« Accepte tout trav., même très dur, même insalubre, même pour salaire min. »
La traduction française « Tête de turc » a un peu trahi le bouquin : le titre allemand est « Ganz unten », tout en bas, en-dessous de tout. Pendant deux ans, Günter Wallraff va effectivement vivre en-dessous de tout et de tous : il se noie dans la masse des immigrés turcs, frappés par le chômage des années 1980, et qui acceptent des emplois de plus en plus misérables. A travers la très longue expérience auprès d’Adler et Remmert, dans le ventre des grosses industries de la Ruhr, Günter Wallraff fait avant tout un réquisitoire contre ce nouveau capitalisme sauvage.

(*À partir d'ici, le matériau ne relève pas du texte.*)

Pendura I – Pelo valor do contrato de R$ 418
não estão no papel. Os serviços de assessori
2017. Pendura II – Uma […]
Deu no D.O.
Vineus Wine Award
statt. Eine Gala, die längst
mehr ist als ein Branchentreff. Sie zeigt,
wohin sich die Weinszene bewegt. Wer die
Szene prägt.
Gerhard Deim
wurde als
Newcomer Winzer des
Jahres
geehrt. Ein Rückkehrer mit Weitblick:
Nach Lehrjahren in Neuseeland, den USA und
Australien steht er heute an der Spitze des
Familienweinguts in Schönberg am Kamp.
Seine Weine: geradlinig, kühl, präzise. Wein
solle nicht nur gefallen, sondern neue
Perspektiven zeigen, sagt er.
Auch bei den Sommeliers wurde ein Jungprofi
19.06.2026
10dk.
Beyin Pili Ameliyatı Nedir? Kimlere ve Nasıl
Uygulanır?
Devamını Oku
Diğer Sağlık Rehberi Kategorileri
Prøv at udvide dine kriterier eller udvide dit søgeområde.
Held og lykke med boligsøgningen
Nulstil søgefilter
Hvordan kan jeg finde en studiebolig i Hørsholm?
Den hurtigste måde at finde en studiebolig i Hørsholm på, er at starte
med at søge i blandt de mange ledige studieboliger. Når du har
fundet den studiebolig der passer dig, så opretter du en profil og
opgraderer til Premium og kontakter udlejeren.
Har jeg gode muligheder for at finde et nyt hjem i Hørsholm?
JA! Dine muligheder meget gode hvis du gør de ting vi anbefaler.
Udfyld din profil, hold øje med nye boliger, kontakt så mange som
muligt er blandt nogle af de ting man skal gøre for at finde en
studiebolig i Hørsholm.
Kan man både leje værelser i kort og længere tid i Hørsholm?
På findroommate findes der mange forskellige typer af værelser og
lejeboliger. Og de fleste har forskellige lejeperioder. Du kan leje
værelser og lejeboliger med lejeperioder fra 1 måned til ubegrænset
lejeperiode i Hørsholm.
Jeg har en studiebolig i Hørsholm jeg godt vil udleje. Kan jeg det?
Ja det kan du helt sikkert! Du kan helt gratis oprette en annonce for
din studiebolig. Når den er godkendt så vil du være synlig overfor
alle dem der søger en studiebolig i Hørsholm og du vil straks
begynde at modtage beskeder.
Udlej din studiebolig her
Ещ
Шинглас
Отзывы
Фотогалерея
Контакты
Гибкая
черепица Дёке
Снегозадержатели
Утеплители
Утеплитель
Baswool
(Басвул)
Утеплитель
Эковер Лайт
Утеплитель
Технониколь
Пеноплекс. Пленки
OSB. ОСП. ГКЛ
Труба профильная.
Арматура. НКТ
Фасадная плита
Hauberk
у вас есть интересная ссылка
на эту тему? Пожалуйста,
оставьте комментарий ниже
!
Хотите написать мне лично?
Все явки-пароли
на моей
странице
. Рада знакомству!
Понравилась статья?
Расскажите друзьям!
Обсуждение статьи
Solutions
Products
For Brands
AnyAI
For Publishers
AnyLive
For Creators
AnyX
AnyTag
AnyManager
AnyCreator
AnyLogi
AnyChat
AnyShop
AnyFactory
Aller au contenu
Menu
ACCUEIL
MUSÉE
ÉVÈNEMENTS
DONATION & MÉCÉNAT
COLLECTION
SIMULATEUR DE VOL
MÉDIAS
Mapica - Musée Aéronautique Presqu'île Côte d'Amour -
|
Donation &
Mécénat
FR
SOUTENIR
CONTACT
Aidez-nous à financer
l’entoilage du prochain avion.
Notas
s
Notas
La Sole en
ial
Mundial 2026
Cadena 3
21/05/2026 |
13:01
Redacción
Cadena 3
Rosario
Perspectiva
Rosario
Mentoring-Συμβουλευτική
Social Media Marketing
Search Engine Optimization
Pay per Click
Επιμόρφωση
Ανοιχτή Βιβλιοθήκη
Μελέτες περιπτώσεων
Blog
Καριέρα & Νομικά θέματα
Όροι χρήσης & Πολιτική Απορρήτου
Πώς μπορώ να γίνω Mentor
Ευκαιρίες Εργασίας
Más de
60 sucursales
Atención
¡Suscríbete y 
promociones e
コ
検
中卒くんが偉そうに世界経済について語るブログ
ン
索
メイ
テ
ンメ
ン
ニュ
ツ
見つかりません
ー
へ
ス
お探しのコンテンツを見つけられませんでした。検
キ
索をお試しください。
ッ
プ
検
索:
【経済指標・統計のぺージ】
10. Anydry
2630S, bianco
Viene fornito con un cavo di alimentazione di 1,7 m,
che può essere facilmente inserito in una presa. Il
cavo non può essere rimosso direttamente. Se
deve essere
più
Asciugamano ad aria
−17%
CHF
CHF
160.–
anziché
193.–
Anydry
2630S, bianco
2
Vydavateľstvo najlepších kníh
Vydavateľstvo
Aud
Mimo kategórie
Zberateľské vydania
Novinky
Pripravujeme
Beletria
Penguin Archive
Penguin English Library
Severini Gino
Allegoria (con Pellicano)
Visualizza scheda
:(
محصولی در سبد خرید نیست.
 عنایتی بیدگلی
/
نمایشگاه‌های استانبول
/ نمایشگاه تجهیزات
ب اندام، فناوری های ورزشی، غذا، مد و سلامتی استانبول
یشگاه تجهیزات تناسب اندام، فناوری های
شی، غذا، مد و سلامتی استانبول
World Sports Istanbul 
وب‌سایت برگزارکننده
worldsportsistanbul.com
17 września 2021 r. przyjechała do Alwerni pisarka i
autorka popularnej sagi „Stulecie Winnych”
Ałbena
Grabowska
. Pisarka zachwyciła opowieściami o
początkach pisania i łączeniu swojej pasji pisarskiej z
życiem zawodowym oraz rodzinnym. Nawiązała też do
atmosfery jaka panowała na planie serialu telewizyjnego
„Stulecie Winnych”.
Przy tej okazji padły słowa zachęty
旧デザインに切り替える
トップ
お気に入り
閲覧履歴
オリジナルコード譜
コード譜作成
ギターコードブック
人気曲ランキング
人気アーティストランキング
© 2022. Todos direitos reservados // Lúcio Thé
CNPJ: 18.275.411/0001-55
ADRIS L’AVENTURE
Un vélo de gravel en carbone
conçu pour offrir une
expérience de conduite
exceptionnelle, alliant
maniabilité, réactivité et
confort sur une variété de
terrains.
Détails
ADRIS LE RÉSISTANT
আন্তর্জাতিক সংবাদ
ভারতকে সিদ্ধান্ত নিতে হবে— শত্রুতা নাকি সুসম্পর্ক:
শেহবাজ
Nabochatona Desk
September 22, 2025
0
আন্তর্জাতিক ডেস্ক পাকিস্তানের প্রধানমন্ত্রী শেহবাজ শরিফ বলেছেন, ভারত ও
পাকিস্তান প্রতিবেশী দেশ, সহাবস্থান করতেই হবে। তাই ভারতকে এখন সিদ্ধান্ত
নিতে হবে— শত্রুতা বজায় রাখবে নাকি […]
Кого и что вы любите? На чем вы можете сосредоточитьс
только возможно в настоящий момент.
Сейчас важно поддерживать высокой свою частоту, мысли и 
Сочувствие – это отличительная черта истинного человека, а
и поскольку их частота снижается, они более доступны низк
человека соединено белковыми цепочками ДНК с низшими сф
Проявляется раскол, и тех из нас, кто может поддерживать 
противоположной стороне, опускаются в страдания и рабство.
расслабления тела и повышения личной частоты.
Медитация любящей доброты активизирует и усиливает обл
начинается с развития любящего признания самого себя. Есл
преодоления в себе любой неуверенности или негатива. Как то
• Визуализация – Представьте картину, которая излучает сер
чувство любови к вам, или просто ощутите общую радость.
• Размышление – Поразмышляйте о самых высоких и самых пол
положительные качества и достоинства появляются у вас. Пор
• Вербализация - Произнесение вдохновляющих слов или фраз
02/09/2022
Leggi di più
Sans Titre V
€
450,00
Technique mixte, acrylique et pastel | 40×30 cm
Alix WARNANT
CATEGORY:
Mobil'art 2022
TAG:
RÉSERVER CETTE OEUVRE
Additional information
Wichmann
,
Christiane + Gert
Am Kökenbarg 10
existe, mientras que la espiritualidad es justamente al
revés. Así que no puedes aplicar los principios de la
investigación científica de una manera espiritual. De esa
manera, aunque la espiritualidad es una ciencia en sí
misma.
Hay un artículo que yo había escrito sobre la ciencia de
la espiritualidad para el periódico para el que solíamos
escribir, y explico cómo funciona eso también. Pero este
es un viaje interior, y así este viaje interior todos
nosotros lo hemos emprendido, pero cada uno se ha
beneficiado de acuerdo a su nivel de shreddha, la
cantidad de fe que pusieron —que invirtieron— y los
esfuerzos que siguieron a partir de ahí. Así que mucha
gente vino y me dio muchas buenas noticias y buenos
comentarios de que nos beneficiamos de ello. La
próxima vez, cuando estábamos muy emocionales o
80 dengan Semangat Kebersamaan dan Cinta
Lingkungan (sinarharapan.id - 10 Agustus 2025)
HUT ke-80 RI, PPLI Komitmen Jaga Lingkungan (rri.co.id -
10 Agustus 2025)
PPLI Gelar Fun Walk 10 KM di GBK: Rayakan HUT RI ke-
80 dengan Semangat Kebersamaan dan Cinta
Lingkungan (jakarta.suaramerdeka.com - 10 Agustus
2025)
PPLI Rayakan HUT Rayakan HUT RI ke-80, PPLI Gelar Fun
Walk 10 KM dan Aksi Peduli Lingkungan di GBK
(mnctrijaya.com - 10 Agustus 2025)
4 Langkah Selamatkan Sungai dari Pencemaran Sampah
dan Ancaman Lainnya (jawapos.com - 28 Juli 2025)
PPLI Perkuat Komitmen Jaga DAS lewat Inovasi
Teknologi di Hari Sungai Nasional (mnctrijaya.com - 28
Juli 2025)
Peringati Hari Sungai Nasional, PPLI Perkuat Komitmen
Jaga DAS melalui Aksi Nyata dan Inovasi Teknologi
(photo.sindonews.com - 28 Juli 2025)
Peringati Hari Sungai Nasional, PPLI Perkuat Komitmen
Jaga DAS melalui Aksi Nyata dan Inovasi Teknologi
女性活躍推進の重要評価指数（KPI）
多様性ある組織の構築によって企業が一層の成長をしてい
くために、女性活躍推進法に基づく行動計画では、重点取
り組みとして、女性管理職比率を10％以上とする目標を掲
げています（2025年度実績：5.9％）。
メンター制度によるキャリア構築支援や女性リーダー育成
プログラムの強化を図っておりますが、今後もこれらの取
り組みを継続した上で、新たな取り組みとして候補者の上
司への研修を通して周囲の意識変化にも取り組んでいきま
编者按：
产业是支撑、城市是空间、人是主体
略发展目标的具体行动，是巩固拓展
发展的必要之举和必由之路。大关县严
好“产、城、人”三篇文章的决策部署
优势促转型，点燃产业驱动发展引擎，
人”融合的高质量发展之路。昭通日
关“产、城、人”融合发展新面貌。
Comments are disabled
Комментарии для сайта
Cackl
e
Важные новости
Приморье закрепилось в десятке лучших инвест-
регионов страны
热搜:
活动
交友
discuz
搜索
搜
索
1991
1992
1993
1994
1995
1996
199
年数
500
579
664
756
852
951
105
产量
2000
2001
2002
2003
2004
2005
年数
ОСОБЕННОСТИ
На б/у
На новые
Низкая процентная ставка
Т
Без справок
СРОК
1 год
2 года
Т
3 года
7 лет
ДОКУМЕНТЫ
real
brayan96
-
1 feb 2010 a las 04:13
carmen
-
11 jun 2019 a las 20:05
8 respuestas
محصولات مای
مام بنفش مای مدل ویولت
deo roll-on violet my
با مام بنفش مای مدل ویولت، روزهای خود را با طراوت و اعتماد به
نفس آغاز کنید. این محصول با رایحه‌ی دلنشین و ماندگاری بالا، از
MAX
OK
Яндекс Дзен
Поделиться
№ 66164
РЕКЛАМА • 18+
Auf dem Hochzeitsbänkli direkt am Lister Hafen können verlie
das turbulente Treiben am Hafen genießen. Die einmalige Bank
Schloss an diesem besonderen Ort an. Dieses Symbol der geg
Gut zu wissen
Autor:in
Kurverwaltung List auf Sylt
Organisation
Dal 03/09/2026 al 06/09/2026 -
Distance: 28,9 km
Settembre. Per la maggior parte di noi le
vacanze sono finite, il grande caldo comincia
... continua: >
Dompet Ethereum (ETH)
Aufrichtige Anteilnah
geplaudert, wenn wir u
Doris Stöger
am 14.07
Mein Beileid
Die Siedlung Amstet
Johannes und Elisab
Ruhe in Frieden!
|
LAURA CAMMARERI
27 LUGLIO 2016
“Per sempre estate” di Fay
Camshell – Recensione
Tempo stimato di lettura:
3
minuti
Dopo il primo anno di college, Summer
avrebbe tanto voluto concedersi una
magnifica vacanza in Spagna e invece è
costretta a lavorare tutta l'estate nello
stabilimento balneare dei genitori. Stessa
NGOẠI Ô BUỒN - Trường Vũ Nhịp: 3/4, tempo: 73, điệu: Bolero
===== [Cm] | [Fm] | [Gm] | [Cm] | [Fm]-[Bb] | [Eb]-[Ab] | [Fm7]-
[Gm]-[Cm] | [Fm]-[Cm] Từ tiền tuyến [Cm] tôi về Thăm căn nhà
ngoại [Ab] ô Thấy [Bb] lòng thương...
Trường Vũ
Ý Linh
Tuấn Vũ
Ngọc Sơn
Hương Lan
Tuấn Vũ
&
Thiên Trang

Certaines expériences sont effarantes (l’industrie pharmaceutique), quelques unes sont un peu faciles (McDonalds), d’autres sont presque hilarantes (le meeting de la C.S.U.), et une seule est vraiment douteuse (demander des faux papiers à l’Eglise catholique). Mais cette épopée dans les tréfonds de l’Allemagne a deux fils conducteurs, qui se retrouvent dans chaque ville, chaque usine : le racisme banalisé contre les immigrés, et les logiques de classes.
Enfin, « Tête de truc » est aussi une leçon de journalisme : Günter Wallraff accepte de se remplir les poumons de limaille de fer, de s’injecter des médicaments expérimentaux, ou encore de travailler dans des environnements saturés de mercure et d'amiante. Pas vraiment un coup d’éclat, mais plutôt un mode de vie, pour celui qui avait infiltré l’industrie de la chimie dès les années 1960, et avait connu la torture dans la Grèce des colonels en 1974.
« Tête de turc » est l’une des pierres angulaires des enquêtes de Günter Wallraff ; un travail d’investigation malheureusement presque inconnu en France.